▶ _Saved data entries_

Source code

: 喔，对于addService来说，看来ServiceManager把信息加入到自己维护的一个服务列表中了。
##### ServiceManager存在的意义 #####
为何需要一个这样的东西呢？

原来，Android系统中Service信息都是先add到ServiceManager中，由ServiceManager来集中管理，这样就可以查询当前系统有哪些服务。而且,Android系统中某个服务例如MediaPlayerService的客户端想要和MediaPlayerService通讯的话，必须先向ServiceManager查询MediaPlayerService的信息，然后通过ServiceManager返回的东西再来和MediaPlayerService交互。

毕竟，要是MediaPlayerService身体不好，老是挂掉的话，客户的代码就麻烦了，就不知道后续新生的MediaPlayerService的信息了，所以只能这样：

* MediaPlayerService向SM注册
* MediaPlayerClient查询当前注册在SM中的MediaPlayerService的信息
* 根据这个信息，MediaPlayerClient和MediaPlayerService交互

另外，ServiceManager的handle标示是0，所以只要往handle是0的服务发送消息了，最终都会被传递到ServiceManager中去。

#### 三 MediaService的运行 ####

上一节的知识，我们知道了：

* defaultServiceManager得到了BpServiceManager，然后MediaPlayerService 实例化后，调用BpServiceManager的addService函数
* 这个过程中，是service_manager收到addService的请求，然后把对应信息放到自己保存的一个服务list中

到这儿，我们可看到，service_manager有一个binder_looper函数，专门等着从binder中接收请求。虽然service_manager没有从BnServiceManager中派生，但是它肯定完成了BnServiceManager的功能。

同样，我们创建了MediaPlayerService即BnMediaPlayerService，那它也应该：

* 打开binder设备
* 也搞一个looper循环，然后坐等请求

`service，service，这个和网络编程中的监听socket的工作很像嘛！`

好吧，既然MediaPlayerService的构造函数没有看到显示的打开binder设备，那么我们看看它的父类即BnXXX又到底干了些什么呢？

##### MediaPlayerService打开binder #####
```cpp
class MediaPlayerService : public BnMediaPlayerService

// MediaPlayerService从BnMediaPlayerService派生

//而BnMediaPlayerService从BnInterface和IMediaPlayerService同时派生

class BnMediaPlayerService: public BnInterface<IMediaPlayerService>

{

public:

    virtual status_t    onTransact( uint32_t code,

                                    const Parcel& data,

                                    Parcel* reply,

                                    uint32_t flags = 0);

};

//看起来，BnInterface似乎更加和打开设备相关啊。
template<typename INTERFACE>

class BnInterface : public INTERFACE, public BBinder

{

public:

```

▶ _Task to carry out_
Report only how many lines in the entries above contain the string "code".

▶ _Result of this exercise_
2